- [Aim of the task]: Pick up the passage on hemoperfusion through a femorofemoral arteriovenous shunt after its last sentence and keep writing it.

- [Passage]:
◇ ◇ ◇

Hemoperfusion involves the passage of blood through a hemofilter in which mediators are adsorbed to a membrane surface or through a sorbent-containing cartridge. Adsorption is mostly utilized in combination with hemodialysis (HD) or extracorporeal membrane oxygenation (ECMO). Our data indicate that both the CytoSorb^® and the Oxiris^® systems can be used as independent therapeutic entities via a femorofemoral arteriovenous shunt. Shunt circulation resulted in sufficient blood flows through both devices over a wide range of mean arterial blood pressures from 45 to 85 mmHg. Lowest blood flow at an MAP of 45 mmHg was 194 ± 34 mL/min for the CytoSorb^® system and 203 ± 17 mL/min for the Oxiris^® system, well above the minimum flows recommended by the manufacturers of >100–150 mL/min [12,13]. We found a linear regression between blood flow through both devices and MAP. Pre-absorber pressures increased in linear regression with increasing MAP. The experiments further suggest that pEHAT is safe as none of the animals suffered from major or minor complications.

◇ ◇ ◇

- [Stored data]:
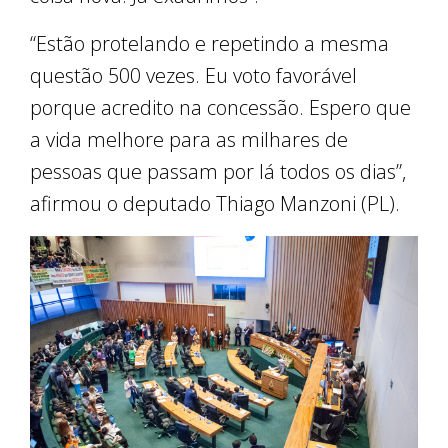
“Estão protelando e repetindo a mesma
questão 500 vezes. Eu voto favorável
porque acredito na concessão. Espero que
a vida melhore para as milhares de
pessoas que passam por lá todos os dias”,
afirmou o deputado Thiago Manzoni (PL).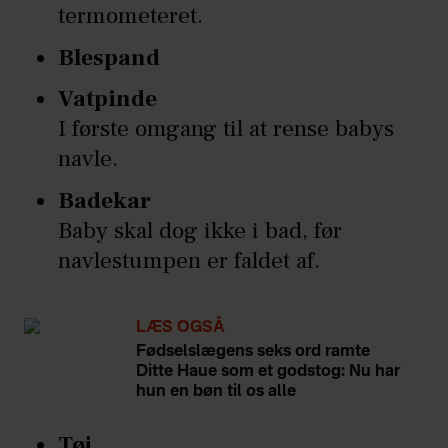
termometeret.
Blespand
Vatpinde
I første omgang til at rense babys
navle.
Badekar
Baby skal dog ikke i bad, før
navlestumpen er faldet af.
LÆS OGSÅ
Fødselslægens seks ord ramte
Ditte Haue som et godstog: Nu har
hun en bøn til os alle
Tøj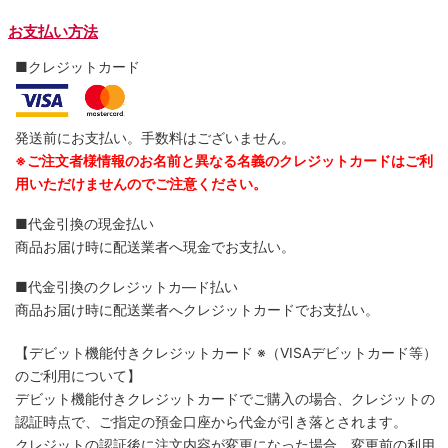
お支払い方法
■クレジットカード
発送前にお支払い。手数料はございません。
※ご注文者様情報のお名前と異なる名義のクレジットカードはご利
用いただけませんのでご注意ください。
■代金引換の現金払い
商品お届け時に配送業者へ現金でお支払い。
■代金引換のクレジットカ―ド払い
商品お届け時に配送業者へクレジットカードでお支払い。
【デビット機能付きクレジットカード
※（VISAデビットカード等）
のご利用について】
デビット機能付きクレジットカードでご購入の場合、クレジットの
認証時点で、ご指定の預金口座から代金が引き落とされます。
クレジットの認証後に注文内容が変更になった場合、変更前の利用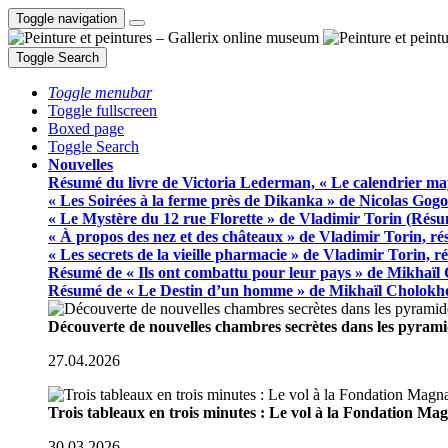
Toggle navigation
Toggle Search
Toggle menubar
Toggle fullscreen
Boxed page
Toggle Search
Nouvelles
Résumé du livre de Victoria Lederman, « Le calendrier ma
« Les Soirées à la ferme près de Dikanka » de Nicolas Gogo
« Le Mystère du 12 rue Florette » de Vladimir Torin (Rés
« À propos des nez et des châteaux » de Vladimir Torin, r
« Les secrets de la vieille pharmacie » de Vladimir Torin, 
Résumé de « Ils ont combattu pour leur pays » de Mikhaïl
Résumé de « Le Destin d’un homme » de Mikhaïl Cholokh
Découverte de nouvelles chambres secrètes dans les pyram
27.04.2026
Trois tableaux en trois minutes : Le vol à la Fondation M
30.03.2026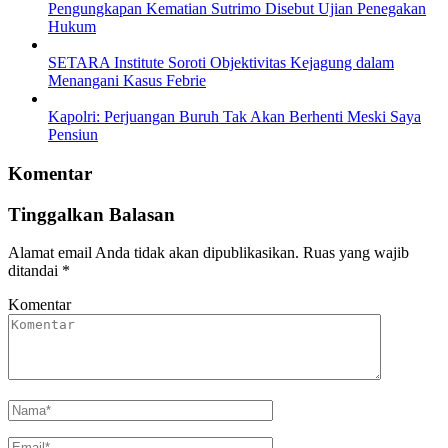
Pengungkapan Kematian Sutrimo Disebut Ujian Penegakan
Hukum
SETARA Institute Soroti Objektivitas Kejagung dalam
Menangani Kasus Febrie
Kapolri: Perjuangan Buruh Tak Akan Berhenti Meski Saya
Pensiun
Komentar
Tinggalkan Balasan
Alamat email Anda tidak akan dipublikasikan.
Ruas yang wajib
ditandai
*
Komentar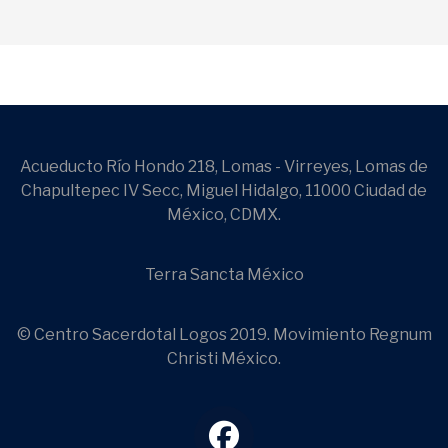
Acueducto Río Hondo 218, Lomas - Virreyes, Lomas de
Chapultepec IV Secc, Miguel Hidalgo, 11000 Ciudad de
México, CDMX.
Terra Sancta México
© Centro Sacerdotal Logos 2019. Movimiento Regnum
Christi México.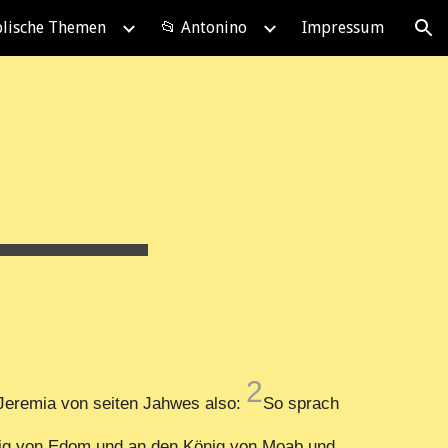
blische Themen
📂 Antonino
Impressum
ion
2
Jeremia von seiten Jahwes also:
So sprach
nig von Edom und an den König von Moab und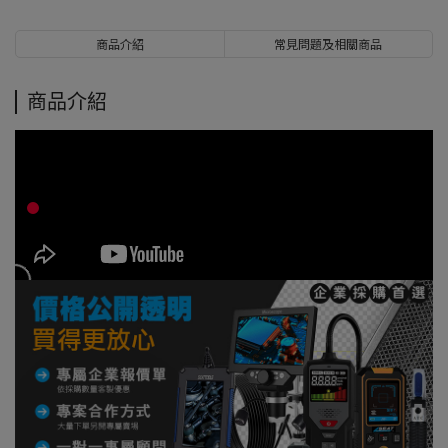
商品介紹
常見問題及相關商品
商品介紹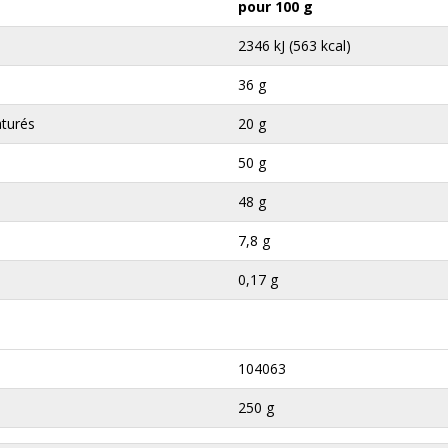
pour 100 g
2346 kJ (563 kcal)
36 g
aturés
20 g
50 g
48 g
7,8 g
0,17 g
104063
250 g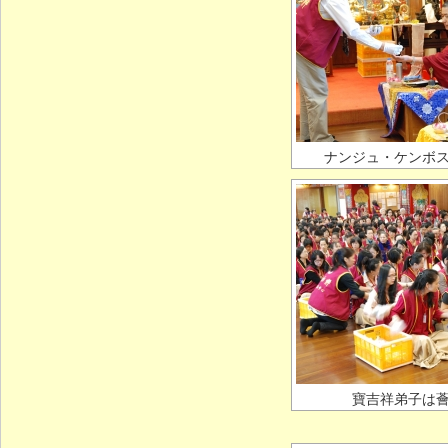
ナンジュ・ケンボ
寶吉祥弟子は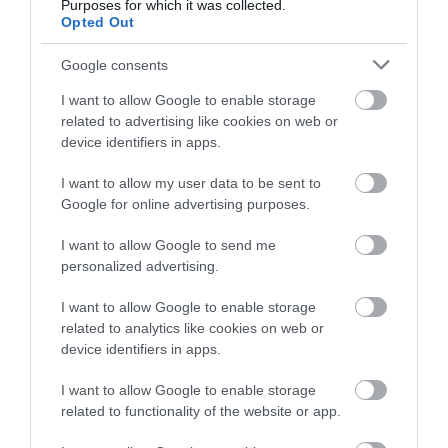
Purposes for which it was collected.
TELJES SZAKÍTÁS JÖN A...
Opted Out
2026. augusztus 08
|
Mindenki ügye
Google consents
I want to allow Google to enable storage
TATA ELBŰVÖLŐ LÁTVÁNYOSSÁGAI,
related to advertising like cookies on web or
AMIKÉRT ÉRDEMES MEGNÉZNI
device identifiers in apps.
2026. augusztus 08
|
Promóció
I want to allow my user data to be sent to
Google for online advertising purposes.
TÖBB MINT EGY HÓNAP IS LEHET, MIRE
I want to allow Google to send me
TELJESEN ÚJRAINDUL A P...
personalized advertising.
2026. augusztus 07
|
Mindenki ügye
I want to allow Google to enable storage
related to analytics like cookies on web or
device identifiers in apps.
TANULJ NÉMETÜL OTTHONRÓL: A
DIGITÁLIS TANULÁS ELŐNYEI
I want to allow Google to enable storage
2026. augusztus 07
|
Promóció
related to functionality of the website or app.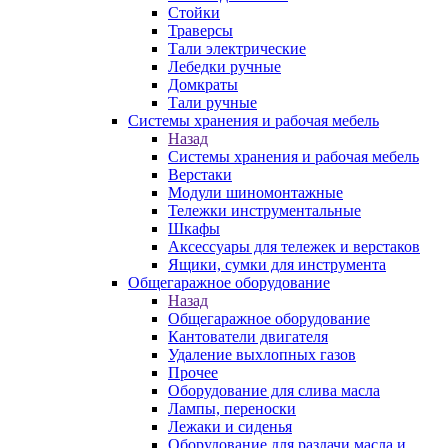
Стойки
Траверсы
Тали электрические
Лебедки ручные
Домкраты
Тали ручные
Системы хранения и рабочая мебель
Назад
Системы хранения и рабочая мебель
Верстаки
Модули шиномонтажные
Тележки инструментальные
Шкафы
Аксессуары для тележек и верстаков
Ящики, сумки для инструмента
Общегаражное оборудование
Назад
Общегаражное оборудование
Кантователи двигателя
Удаление выхлопных газов
Прочее
Оборудование для слива масла
Лампы, переноски
Лежаки и сиденья
Оборудование для раздачи масла и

◇ ◇ ◇

- [Answer to the exercise]:
The predominant indication for hemadsorption in critical care is the removal of proinflammatory cytokines during septic shock and hyperinflammation. A case series showed that the combination of continuous renal replacement therapy (CRRT) and HA was associated with rapid hemodynamic stabilization and decrease in serum lactate [6]. In a study of twenty patients with refractory septic shock, early hemadsorption within twelve hours after the start of shock therapy significantly reduced noradrenalin, improved lactate clearance, and led to shock reversal in 65% of the patients [14]. A retrospective analysis of 116 patients found a significantly decreased observed versus expected 28-day all-cause mortality [6]. Initiation of therapy within 24 h of septic shock might be the key, as hemadsorption did not reduce mortality or lower plasma IL-6 levels in the presence of multiple organ failure [4]. This was further emphasized in a case series showing that hemodynamic stabilization and a reduction in blood lactate levels was more pronounced in patients in whom therapy started within 24 h after sepsis diagnosis. A poor response was observed in patients with delayed therapy [5]. These findings may be related to the fact that antigenic stimulation of naïve CD8+ T cells commits them to an instructive developmental program that does not require further antigenic stimulation and does not cease until memory CD8+ T cell formation [15].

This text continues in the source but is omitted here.